Mr. Bluestone is an adjunct professor of law at St. John’s University College of Law, teaching Legal Malpractice.  Mr. Bluestone has argued legal malpractice cases in the Second Circuit, in the New York State Court of Appeals, each of the four New York Appellate Divisions, in all four of  the U.S. District Courts of New York and in Supreme Courts all over the state.  He has also been admitted pro haec vice in the states of Connecticut, New Jersey and Florida and was formally admitted to the US District Court of Connecticut and to its Bankruptcy Court all for legal malpractice matters. He has been retained by U.S. Trustees in legal malpractice cases from Bankruptcy Courts, and has represented municipalities, insurance companies, hedge funds, communications companies and international manufacturing firms. Mr. Bluestone regularly lectures in CLEs on legal malpractice.

Based upon his professional experience Bluestone was named a Diplomate and was Board Certified by the American Board of Professional Liability Attorneys in 2008 in Legal Malpractice. He remains Board Certified.  He was admitted to The Best Lawyers in America from 2012-2019.  He has been featured in Who’s Who in Law since 1993.

In the last years, Mr. Bluestone has been featured for two particularly noteworthy legal malpractice cases.  The first was a settlement of an $11.9 million dollar default legal malpractice case of Yeo v. Kasowitz, Benson, Torres & Friedman which was reported in the NYLJ on August 15, 2016. Most recently, Mr. Bluestone obtained a rare plaintiff’s verdict in a legal malpractice case on behalf of the City of White Plains v. Joseph Maria, reported in the NYLJ on February 14, 2017. It was the sole legal malpractice jury verdict in the State of New York for 2017.

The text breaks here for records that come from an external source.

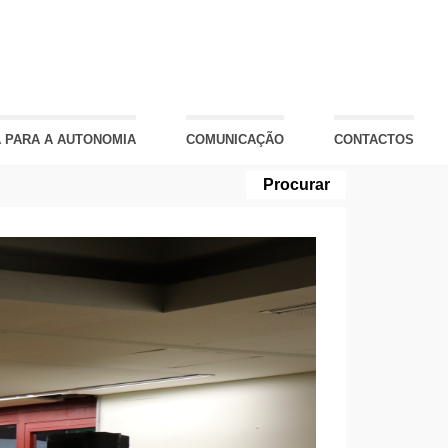
 PARA A AUTONOMIA
COMUNICAÇÃO
CONTACTOS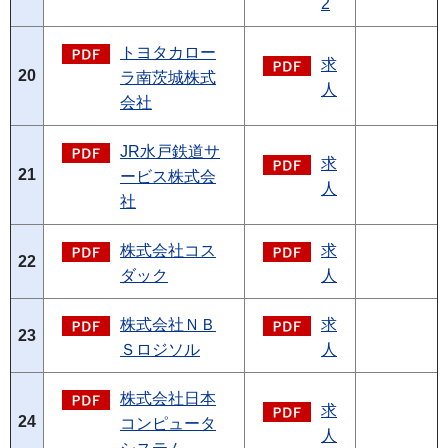
2
トヨタカロー
求
20
ラ南茨城株式
人
会社
JR水戸鉄道サ
求
21
ービス株式会
人
社
株式会社コス
求
22
ダック
人
株式会社ＮＢ
求
23
Ｓロジソル
人
株式会社日本
求
24
コンピュータ
人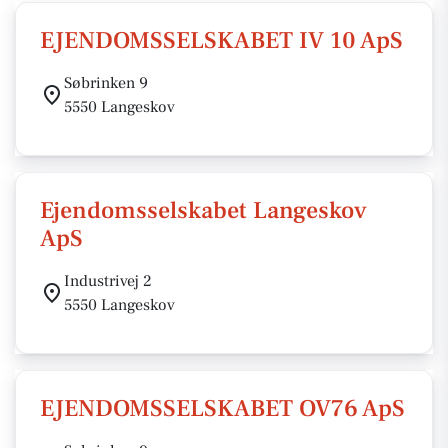
EJENDOMSSELSKABET IV 10 ApS
Søbrinken 9
5550 Langeskov
Ejendomsselskabet Langeskov
ApS
Industrivej 2
5550 Langeskov
EJENDOMSSELSKABET OV76 ApS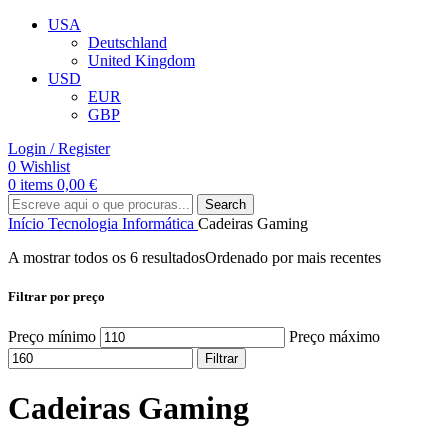
USA
Deutschland
United Kingdom
USD
EUR
GBP
Login / Register
0
Wishlist
0
items
0,00
€
Search
Início
Tecnologia
Informática
Cadeiras Gaming
A mostrar todos os 6 resultados
Ordenado por mais recentes
Filtrar por preço
Preço mínimo
Preço máximo
Filtrar
Cadeiras Gaming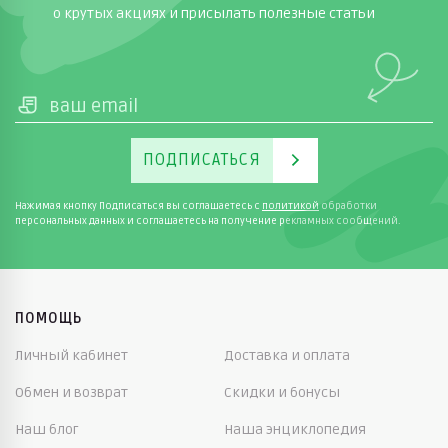
о крутых акциях и присылать полезные статьи
ПОДПИСАТЬСЯ
Нажимая кнопку Подписаться вы соглашаетесь с
политикой
обработки
персональных данных и соглашаетесь на получение рекламных сообщений.
ПОМОЩЬ
Личный кабинет
Доставка и оплата
Обмен и возврат
Скидки и бонусы
Наш блог
Наша энциклопедия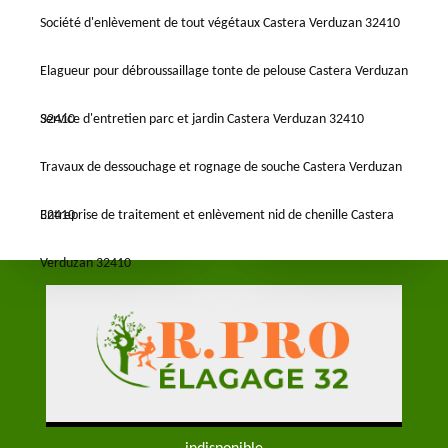
Société d'enlèvement de tout végétaux Castera Verduzan 32410
Elagueur pour débroussaillage tonte de pelouse Castera Verduzan
32410
Service d'entretien parc et jardin Castera Verduzan 32410
Travaux de dessouchage et rognage de souche Castera Verduzan
32410
Entreprise de traitement et enlèvement nid de chenille Castera
Verduzan 32410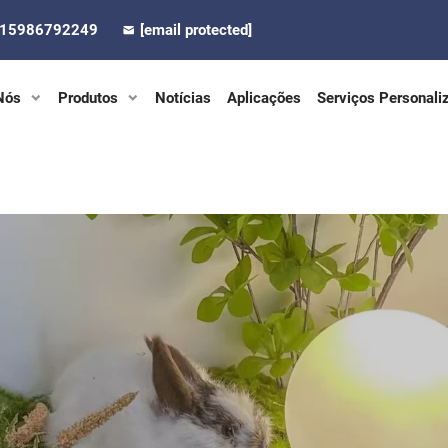
-15986792249
[email protected]
Nós
Produtos
Notícias
Aplicações
Serviços Personali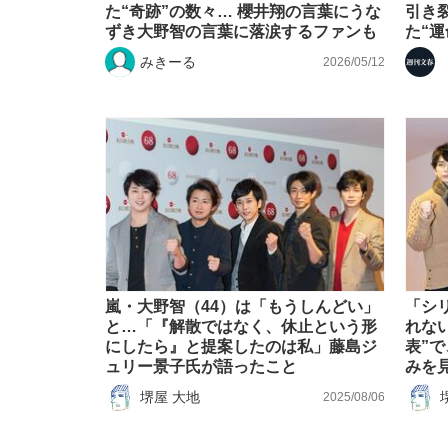
た“奇跡”の数々… 櫻井翔の言葉にうな
引き
ずき大野智の言葉に落涙するファンも
た“運
みきーる
2026/05/12
「最悪の空気のまま解散」WBC日本代表“敗戦
私のあのとき、私のいま
嵐・大野智（44）は「もうしんどい」
「シ
と…「『解散ではなく、休止という形
れな
にしたら』と提案したのは私」藤島ジ
表”
ュリー景子氏が語ったこと
みを
堺屋 大地
2025/08/06
「クマが悪者扱いされているのが悲しい」『北
キングの誕生を、目撃せよ。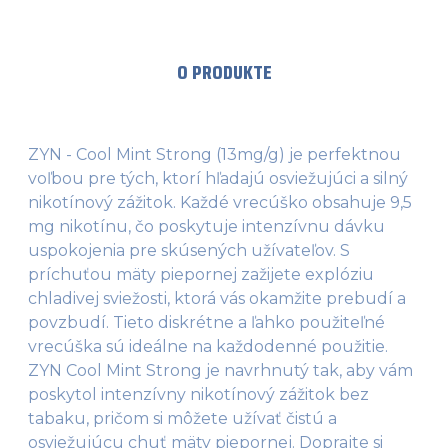
O PRODUKTE
ZYN - Cool Mint Strong (13mg/g) je perfektnou
voľbou pre tých, ktorí hľadajú osviežujúci a silný
nikotínový zážitok. Každé vrecúško obsahuje 9,5
mg nikotínu, čo poskytuje intenzívnu dávku
uspokojenia pre skúsených užívateľov. S
príchuťou mäty piepornej zažijete explóziu
chladivej sviežosti, ktorá vás okamžite prebudí a
povzbudí. Tieto diskrétne a ľahko použiteľné
vrecúška sú ideálne na každodenné použitie.
ZYN Cool Mint Strong je navrhnutý tak, aby vám
poskytol intenzívny nikotínový zážitok bez
tabaku, pričom si môžete užívať čistú a
osviežujúcu chuť mäty piepornej. Doprajte si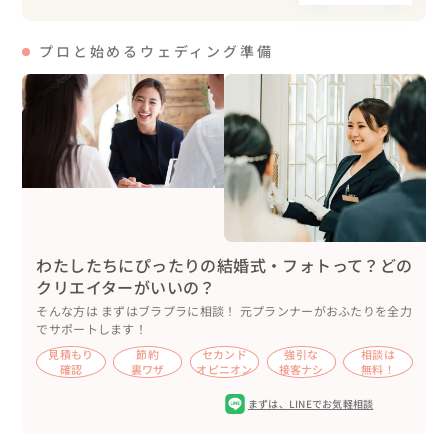
信じることを信じて

プロと始めるウェディング準備
叶った結婚式

ナナイロに輝く

未来が待ってるね

『人生を信じる』という事を

お二人から学ばせていただいたように思います

ありがとう

わたしたちにぴったりの結婚式・フォトって？どの
クリエイターがいいの？
末永くお幸せにね
そんな方は まずはブラプラに相談！ 元プランナーがおふたりを全力
でサポートします！
見積もり
節約
セカンド
強引な
相談は
確認
裏ワザ
オピニオン
接客ナシ
無料！
まずは、
LINEでお気軽相談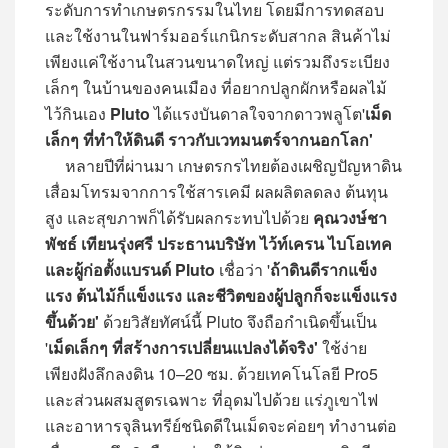
ระดับการทำเกษตรกรรมในไทย โดยมีการทดสอบ
และใช้งานในฟาร์มออร์แกนิกระดับสากล สินค้าไม่
เพียงแค่ใช้งานในสวนขนาดใหญ่ แต่รวมถึงระเบียง
เล็กๆ ในบ้านของคนเมือง ที่อยากปลูกผักหรือผลไม้
ไว้กินเอง
Pluto
ได้แรงบันดาลใจจากดาวพลูโต'
เม็ด
เล็กๆ ที่ทำให้ดินดี ราวกับเวทมนตร์จากนอกโลก'
หลายปีที่ผ่านมา เกษตรกรไทยต้องเผชิญปัญหาดิน
เสื่อมโทรมจากการใช้สารเคมี ผลผลิตลดลง ต้นทุน
สูง และสุขภาพก็ได้รับผลกระทบไปด้วย
คุณวงษ์ชา
พัชธ์ เทียนรุ่งศรี ประธานบริษัท ไว้ท์เครน ไบโอเทค
และผู้ก่อตั้งแบรนด์
Pluto
เชื่อว่า '
ถ้าดินดีรากแข็ง
แรง ต้นไม้ก็แข็งแรง และชีวิตของผู้ปลูกก็จะแข็งแรง
ขึ้นด้วย'
ด้วยวิสัยทัศน์นี้ Pluto จึงถือกำเนิดขึ้นเป็น
'
เม็ดเล็กๆ ที่สร้างการเปลี่ยนแปลงได้จริง'
ใช้ง่าย
เพียงฝังลึกลงดิน 10–20 ซม. ด้วยเทคโนโลยี Pro5
และส่วนผสมสูตรเฉพาะ ที่อุดมไปด้วย แร่ภูเขาไฟ
และอาหารจุลินทรีย์ชนิดดีในเม็ดจะค่อยๆ ทำงานต่อ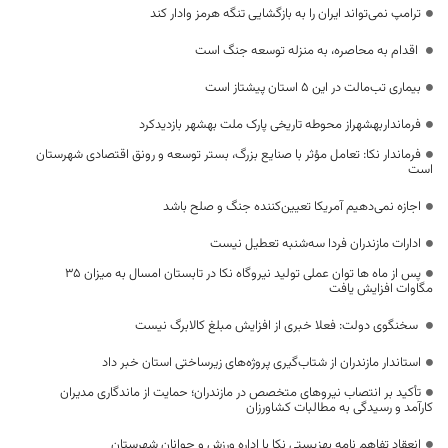
ترامپ نمی‌تواند ایران را به بازگشایی تنگه هرمز وادار کند
اقدام به محاصره، به منزله توسعه جنگ است
بیماری تب‌مالت در این ۵ استان پیشتاز است
فرمانداربهشهراز محوطه تاریخی پارک ملت بهشهر بازدیدکرد
فرماندار نکا: تعامل مؤثر با صنایع بزرگ، بستر توسعه و رونق اقتصادی شهرستان
است
اجازه نمی‌دهیم آمریکا تعیین‌کننده جنگ و صلح باشد
ادارات مازندران فردا سه‌شنبه تعطیل نیست
پس از ماه ها توان عملی تولید نیروگاه نکا در تابستان امسال به میزان ۳۵
مگاوات افزایش یافت
سخنگوی دولت: فعلا خبری از افزایش مبلغ کالابرگ نیست
استاندار مازندران از شتاب‌گیری پروژه‌های زیرساختی استان خبر داد
تأکید بر انتصاب نیروهای متخصص در مازندران؛ حمایت از ماندگاری مدیران
کارآمد و رسیدگی به مطالبات کشاورزان
انعقاد تفاهم نامه بهزیستی نکا با اداره ورزش و جوانان شهرستان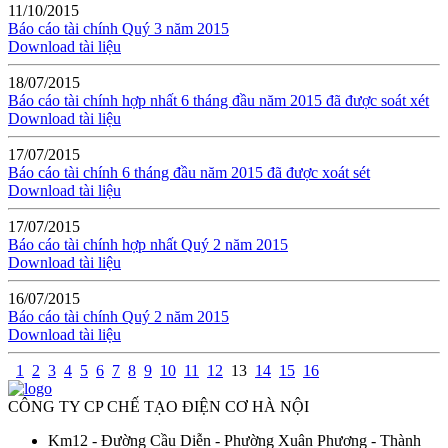
11/10/2015
Báo cáo tài chính Quý 3 năm 2015
Download tài liệu
18/07/2015
Báo cáo tài chính hợp nhất 6 tháng đầu năm 2015 đã được soát xét
Download tài liệu
17/07/2015
Báo cáo tài chính 6 tháng đầu năm 2015 đã được xoát sét
Download tài liệu
17/07/2015
Báo cáo tài chính hợp nhất Quý 2 năm 2015
Download tài liệu
16/07/2015
Báo cáo tài chính Quý 2 năm 2015
Download tài liệu
1
2
3
4
5
6
7
8
9
10
11
12
13
14
15
16
CÔNG TY CP CHẾ TẠO ĐIỆN CƠ HÀ NỘI
Km12 - Đường Cầu Diễn - Phường Xuân Phương - Thành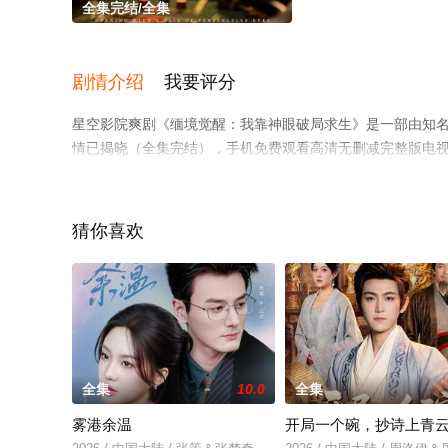
全集完结/全集
剧情介绍
我要评分
星空影院爽剧《缅境觉醒：我靠神眼破局求生》是一部由知
情已揭晓（全集完结），手机免费观看高清无删减完整版电
网等平台了解。
猜你喜欢
全集
10.0
全集
雾港余温
开局一个碗，抄诗上青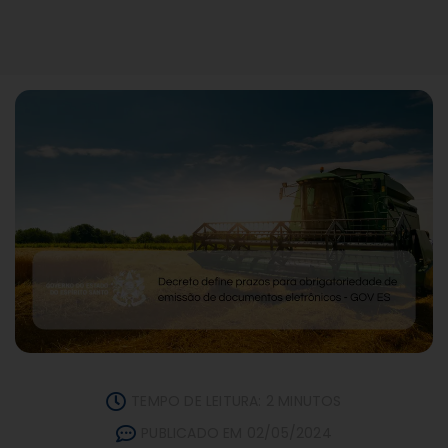
TEMPO DE LEITURA: 2 MINUTOS
PUBLICADO EM 02/05/2024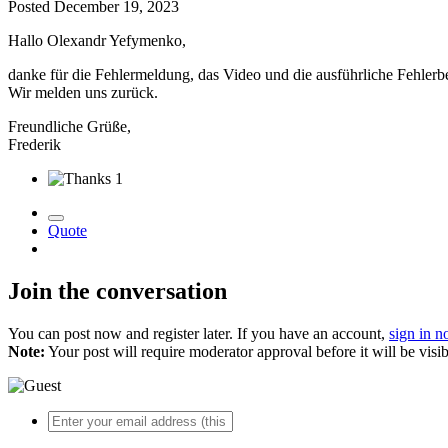
Posted
December 19, 2023
Hallo Olexandr Yefymenko,
danke für die Fehlermeldung, das Video und die ausführliche Fehlerbe
Wir melden uns zurück.
Freundliche Grüße,
Frederik
1
Quote
Join the conversation
You can post now and register later. If you have an account,
sign in 
Note:
Your post will require moderator approval before it will be visib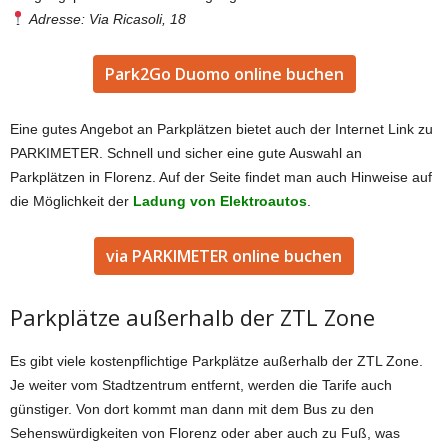
Adresse: Via Ricasoli, 18
Park2Go Duomo online buchen
Eine gutes Angebot an Parkplätzen bietet auch der Internet Link zu
PARKIMETER. Schnell und sicher eine gute Auswahl an
Parkplätzen in Florenz. Auf der Seite findet man auch Hinweise auf
die Möglichkeit der
Ladung von Elektroautos
.
via PARKIMETER online buchen
Parkplätze außerhalb der ZTL Zone
Es gibt viele kostenpflichtige Parkplätze außerhalb der ZTL Zone.
Je weiter vom Stadtzentrum entfernt, werden die Tarife auch
günstiger. Von dort kommt man dann mit dem Bus zu den
Sehenswürdigkeiten von Florenz oder aber auch zu Fuß, was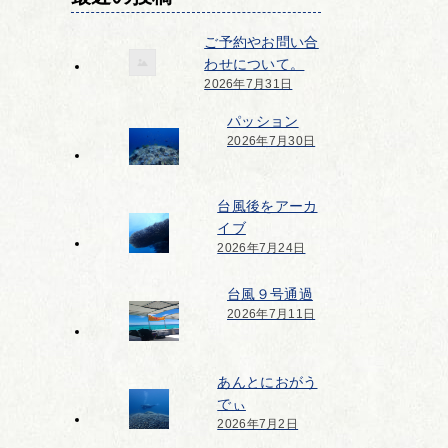
ご予約やお問い合
わせについて。
2026年7月31日
パッション
2026年7月30日
台風後をアーカ
イブ
2026年7月24日
台風９号通過
2026年7月11日
あんとにおがう
でぃ
2026年7月2日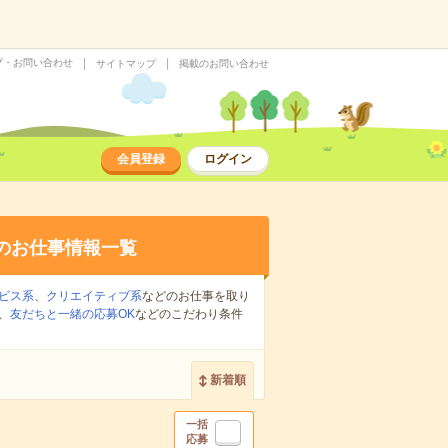
プ・お問い合わせ
サイトマップ
掲載のお問い合わせ
会員登録
ログイン
のお仕事情報一覧
ビス系
、
クリエイティブ系
などのお仕事を取り
、
友だちと一緒の応募OK
などのこだわり条件
新着順
一括
応募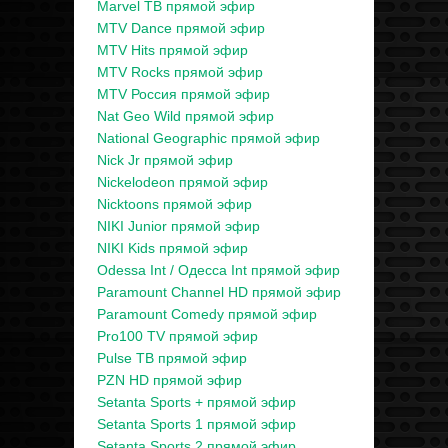
Marvel ТВ прямой эфир
MTV Dance прямой эфир
MTV Hits прямой эфир
MTV Rocks прямой эфир
MTV Россия прямой эфир
Nat Geo Wild прямой эфир
National Geographic прямой эфир
Nick Jr прямой эфир
Nickelodeon прямой эфир
Nicktoons прямой эфир
NIKI Junior прямой эфир
NIKI Kids прямой эфир
Odessa Int / Одесса Int прямой эфир
Paramount Channel HD прямой эфир
Paramount Comedy прямой эфир
Pro100 TV прямой эфир
Pulse ТВ прямой эфир
PZN HD прямой эфир
Setanta Sports + прямой эфир
Setanta Sports 1 прямой эфир
Setanta Sports 2 прямой эфир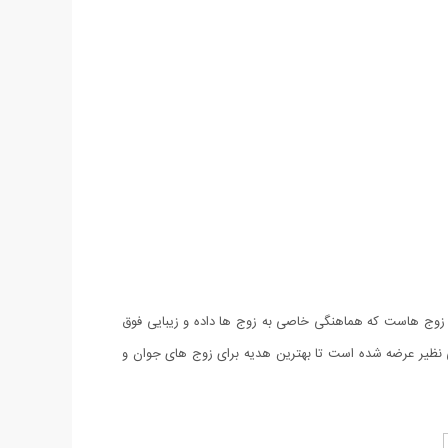
ی زوج هاست که هماهنگی خاصی به زوج ها داده و زیبایی فوق
است که با طرحی بدیع و با کیفیتی بی نظیر عرضه شده است تا بهترین هدیه برای زوج های جوان و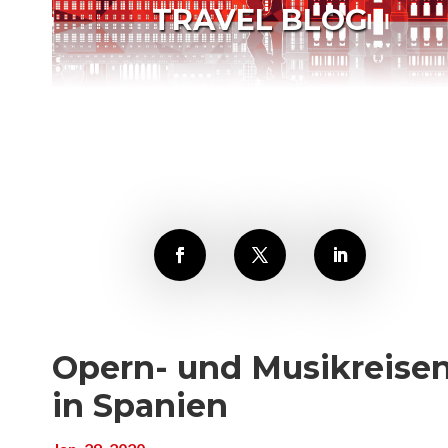
TRAVEL BLOG
Opern- und Musikreise
in Spanien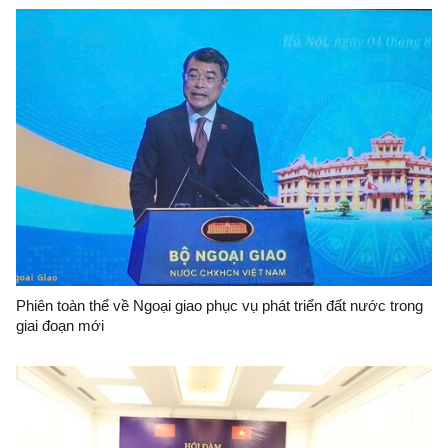
Phiên toàn thể về Ngoại giao phục vụ phát triển đất nước trong
giai đoạn mới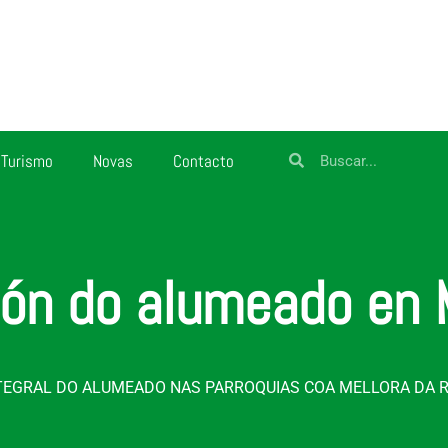
Turismo
Novas
Contacto
ón do alumeado en
TEGRAL DO ALUMEADO NAS PARROQUIAS COA MELLORA DA R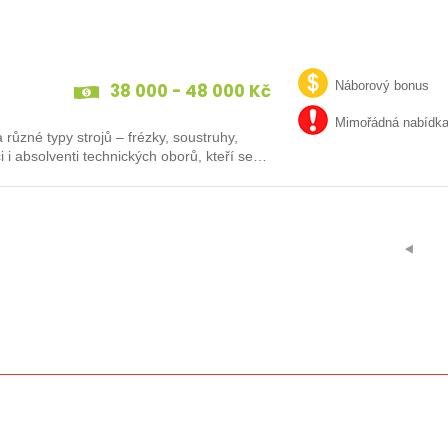
38 000 - 48 000 Kč
Náborový bonus
Mimořádná nabídk
různé typy strojů – frézky, soustruhy,
i i absolventi technických oborů, kteří se…
⯇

Bluestone has been at the forefront of the development of legal malpractice principles and has contributed case law decisions, writing and lecturing which have been recognized by his peers.  He is regularly mentioned in academic writing, and his past cases are often cited in current legal malpractice decisions. He is recognized for his ample writings on Judiciary Law § 487, a 850 year old statute deriving from England which relates to attorney deceit.